*** Opening DATA TO USE ***

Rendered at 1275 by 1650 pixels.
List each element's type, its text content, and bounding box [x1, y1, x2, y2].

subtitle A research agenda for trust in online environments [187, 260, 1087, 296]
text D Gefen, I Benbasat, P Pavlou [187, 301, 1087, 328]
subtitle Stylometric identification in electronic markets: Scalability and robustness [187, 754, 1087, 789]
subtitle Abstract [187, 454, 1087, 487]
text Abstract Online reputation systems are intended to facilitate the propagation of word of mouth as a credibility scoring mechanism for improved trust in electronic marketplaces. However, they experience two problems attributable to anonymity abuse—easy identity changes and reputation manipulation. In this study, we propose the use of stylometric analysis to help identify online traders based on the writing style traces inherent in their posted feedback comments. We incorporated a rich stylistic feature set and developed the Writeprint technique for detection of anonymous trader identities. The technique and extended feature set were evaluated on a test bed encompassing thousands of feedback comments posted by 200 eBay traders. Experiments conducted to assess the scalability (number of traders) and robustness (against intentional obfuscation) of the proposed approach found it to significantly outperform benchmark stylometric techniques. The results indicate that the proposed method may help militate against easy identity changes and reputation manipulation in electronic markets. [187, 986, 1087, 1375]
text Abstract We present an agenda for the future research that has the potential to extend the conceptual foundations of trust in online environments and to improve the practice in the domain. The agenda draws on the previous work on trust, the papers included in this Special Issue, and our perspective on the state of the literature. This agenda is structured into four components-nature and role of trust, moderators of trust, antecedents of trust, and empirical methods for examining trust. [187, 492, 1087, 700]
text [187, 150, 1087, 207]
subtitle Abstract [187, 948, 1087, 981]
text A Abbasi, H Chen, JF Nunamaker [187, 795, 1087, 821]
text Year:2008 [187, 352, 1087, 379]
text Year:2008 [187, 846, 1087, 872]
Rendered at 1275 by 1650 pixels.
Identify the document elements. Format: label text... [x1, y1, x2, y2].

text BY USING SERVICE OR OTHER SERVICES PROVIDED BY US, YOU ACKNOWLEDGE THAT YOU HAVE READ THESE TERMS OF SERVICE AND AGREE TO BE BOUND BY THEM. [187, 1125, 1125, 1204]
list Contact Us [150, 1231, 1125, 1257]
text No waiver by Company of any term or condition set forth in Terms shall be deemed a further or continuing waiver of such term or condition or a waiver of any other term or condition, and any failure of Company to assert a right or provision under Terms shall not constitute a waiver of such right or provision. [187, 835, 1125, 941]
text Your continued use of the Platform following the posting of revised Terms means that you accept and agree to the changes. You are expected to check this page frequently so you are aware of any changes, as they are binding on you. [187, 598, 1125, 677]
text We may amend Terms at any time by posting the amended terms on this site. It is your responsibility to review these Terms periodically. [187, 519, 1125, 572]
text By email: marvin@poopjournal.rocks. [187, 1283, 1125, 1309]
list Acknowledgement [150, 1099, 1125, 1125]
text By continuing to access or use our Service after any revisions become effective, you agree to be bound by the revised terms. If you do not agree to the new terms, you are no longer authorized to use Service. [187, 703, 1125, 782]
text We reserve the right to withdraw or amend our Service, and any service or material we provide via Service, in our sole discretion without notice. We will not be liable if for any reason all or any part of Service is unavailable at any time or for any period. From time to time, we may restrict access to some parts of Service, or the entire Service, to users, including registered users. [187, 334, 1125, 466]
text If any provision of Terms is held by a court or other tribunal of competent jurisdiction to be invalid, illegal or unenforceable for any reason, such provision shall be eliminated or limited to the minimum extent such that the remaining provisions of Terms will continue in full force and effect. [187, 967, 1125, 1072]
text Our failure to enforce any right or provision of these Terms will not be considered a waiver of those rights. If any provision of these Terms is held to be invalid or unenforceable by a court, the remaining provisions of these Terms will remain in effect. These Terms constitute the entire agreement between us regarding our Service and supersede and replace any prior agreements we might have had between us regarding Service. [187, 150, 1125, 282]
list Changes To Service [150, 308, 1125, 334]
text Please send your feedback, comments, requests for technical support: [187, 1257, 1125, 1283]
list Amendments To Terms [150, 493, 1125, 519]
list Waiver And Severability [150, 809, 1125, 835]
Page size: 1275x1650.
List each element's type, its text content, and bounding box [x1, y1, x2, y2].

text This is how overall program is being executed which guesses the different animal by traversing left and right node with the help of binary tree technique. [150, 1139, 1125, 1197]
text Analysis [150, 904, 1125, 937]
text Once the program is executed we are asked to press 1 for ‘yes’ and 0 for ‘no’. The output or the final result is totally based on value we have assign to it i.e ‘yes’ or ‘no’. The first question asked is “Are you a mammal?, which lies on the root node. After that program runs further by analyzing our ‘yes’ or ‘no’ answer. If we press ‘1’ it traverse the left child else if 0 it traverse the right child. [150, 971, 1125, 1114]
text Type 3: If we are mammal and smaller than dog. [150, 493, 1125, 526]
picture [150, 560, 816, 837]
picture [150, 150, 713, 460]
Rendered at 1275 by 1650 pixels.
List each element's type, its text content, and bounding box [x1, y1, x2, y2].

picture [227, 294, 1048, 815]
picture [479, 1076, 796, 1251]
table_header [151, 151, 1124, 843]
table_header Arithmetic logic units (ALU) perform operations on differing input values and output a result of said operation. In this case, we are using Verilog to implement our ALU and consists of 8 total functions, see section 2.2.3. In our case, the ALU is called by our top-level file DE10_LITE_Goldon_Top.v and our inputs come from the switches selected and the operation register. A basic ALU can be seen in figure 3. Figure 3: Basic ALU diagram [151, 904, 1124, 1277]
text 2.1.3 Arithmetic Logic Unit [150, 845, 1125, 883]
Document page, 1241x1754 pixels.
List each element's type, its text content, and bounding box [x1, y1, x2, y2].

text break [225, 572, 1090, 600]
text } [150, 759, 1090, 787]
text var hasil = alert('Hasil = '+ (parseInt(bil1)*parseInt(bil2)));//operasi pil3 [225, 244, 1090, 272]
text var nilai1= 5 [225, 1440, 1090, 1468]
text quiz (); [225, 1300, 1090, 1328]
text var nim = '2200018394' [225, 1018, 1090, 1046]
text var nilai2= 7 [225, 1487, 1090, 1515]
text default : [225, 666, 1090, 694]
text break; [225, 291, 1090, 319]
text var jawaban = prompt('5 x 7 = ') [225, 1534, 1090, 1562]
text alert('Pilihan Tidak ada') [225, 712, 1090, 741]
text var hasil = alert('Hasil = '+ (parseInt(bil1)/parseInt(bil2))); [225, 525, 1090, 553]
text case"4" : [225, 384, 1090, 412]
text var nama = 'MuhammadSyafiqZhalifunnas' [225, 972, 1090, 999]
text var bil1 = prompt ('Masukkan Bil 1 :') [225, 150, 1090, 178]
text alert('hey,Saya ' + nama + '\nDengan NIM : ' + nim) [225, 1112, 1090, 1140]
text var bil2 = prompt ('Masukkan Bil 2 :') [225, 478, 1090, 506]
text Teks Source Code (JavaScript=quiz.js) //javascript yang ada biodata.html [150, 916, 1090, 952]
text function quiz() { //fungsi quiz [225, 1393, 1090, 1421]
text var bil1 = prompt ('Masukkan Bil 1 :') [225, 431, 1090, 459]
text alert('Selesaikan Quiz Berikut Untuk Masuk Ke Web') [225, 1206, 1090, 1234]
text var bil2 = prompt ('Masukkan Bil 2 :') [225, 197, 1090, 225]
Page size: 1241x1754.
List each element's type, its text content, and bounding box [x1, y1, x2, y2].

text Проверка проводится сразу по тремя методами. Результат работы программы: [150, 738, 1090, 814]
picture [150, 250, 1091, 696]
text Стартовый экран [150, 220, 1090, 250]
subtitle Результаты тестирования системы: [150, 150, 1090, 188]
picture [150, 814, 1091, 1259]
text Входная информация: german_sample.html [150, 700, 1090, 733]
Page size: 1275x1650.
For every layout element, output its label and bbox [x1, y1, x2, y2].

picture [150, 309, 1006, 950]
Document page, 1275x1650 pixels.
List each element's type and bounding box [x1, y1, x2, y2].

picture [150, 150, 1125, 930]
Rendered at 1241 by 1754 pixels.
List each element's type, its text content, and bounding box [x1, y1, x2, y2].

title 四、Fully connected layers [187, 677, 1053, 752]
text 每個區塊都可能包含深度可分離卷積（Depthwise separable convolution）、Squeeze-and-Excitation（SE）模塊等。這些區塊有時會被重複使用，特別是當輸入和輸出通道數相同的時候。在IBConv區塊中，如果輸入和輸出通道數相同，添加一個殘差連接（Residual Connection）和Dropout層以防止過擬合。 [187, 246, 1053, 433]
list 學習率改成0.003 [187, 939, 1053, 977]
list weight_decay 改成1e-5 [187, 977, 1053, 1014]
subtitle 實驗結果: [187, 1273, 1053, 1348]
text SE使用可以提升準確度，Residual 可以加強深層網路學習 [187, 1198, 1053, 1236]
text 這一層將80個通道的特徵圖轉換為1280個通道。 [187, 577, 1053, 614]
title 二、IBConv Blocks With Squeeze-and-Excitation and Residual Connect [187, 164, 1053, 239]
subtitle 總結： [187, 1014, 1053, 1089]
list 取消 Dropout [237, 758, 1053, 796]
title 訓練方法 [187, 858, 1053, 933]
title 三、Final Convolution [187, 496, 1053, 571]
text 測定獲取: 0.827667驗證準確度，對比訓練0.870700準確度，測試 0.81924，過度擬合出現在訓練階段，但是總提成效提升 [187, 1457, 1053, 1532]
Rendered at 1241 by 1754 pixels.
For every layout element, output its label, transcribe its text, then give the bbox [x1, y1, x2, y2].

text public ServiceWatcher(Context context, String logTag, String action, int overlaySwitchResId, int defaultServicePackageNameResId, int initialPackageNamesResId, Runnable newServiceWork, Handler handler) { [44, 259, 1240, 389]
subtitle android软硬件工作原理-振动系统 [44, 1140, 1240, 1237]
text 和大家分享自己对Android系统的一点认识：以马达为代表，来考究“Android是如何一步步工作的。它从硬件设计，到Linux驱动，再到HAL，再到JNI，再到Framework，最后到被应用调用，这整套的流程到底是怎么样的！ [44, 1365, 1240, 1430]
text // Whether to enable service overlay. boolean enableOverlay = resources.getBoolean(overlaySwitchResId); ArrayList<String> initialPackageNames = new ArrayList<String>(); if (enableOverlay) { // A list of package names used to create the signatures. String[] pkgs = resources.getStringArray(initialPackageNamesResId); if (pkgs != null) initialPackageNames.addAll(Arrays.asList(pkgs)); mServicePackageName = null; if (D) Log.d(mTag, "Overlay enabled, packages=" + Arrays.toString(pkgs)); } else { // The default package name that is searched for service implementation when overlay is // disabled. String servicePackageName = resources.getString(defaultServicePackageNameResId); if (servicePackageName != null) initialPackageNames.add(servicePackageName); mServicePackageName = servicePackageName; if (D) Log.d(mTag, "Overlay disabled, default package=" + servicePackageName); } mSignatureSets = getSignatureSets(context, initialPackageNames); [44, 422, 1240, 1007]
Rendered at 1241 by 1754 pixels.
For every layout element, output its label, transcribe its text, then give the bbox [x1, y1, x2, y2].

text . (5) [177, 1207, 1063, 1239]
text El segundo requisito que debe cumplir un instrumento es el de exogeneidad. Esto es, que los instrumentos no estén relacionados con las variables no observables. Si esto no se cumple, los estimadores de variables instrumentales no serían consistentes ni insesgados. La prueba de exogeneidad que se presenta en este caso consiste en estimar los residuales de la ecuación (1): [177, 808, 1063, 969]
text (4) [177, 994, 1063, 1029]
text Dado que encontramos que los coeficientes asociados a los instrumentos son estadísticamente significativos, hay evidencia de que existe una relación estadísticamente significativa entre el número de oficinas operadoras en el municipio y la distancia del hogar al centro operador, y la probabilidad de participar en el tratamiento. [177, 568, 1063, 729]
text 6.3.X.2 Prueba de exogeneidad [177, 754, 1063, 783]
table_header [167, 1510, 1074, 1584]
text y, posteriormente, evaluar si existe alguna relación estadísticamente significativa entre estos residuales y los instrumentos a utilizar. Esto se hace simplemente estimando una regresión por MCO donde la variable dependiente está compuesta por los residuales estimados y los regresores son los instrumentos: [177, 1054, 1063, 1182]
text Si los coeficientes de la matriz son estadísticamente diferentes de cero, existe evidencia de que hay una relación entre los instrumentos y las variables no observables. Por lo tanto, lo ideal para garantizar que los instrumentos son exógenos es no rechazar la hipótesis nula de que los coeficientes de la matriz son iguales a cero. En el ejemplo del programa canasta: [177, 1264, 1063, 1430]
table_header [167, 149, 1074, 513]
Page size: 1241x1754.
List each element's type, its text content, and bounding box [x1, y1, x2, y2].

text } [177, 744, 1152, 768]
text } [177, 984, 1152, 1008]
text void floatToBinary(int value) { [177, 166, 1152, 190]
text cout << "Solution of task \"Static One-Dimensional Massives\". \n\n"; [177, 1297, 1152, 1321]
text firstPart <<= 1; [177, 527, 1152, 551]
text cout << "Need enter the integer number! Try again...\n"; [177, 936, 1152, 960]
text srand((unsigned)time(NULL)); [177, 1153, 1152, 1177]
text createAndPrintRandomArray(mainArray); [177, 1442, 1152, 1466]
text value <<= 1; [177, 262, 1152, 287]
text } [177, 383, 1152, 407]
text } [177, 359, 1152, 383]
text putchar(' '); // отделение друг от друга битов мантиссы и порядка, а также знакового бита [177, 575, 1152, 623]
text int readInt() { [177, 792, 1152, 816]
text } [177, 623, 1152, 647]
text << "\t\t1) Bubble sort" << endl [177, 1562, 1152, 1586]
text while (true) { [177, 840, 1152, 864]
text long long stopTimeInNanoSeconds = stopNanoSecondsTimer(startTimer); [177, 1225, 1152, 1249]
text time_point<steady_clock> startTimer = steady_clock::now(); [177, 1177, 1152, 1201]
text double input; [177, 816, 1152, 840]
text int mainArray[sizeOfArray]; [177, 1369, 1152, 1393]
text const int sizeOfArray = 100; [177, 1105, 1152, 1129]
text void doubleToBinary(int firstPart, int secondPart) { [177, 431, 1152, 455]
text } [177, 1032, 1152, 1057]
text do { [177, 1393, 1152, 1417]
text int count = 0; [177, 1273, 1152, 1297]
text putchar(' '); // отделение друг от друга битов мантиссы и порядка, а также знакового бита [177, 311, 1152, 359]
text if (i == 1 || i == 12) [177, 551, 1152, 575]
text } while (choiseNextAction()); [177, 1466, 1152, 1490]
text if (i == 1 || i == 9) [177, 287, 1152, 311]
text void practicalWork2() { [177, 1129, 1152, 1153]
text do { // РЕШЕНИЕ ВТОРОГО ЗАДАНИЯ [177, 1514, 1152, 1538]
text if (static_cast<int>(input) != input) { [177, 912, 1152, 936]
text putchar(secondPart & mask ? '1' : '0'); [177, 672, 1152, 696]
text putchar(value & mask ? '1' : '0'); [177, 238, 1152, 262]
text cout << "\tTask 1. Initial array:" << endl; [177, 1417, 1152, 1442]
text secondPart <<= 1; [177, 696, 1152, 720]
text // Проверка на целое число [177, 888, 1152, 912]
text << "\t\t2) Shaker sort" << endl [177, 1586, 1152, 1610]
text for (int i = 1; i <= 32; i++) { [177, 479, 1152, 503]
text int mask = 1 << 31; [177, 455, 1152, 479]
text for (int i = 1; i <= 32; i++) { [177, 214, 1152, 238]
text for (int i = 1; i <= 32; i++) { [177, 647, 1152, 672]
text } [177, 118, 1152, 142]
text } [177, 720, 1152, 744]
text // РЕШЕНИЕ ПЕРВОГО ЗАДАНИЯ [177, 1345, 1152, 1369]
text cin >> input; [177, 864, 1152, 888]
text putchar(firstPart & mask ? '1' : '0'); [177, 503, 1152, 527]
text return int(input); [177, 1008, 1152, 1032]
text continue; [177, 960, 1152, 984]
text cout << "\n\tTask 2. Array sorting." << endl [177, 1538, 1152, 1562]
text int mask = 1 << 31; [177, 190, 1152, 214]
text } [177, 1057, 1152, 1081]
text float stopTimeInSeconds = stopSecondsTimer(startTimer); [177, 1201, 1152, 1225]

*** Closing DATA TO USE ***

DIRECTIVE:
Wherever a line contains the string "picture", copy that line from the data.

SOLUTION BELOW:
picture [150, 560, 816, 837]
picture [150, 150, 713, 460]
picture [227, 294, 1048, 815]
picture [479, 1076, 796, 1251]
picture [150, 250, 1091, 696]
picture [150, 814, 1091, 1259]
picture [150, 309, 1006, 950]
picture [150, 150, 1125, 930]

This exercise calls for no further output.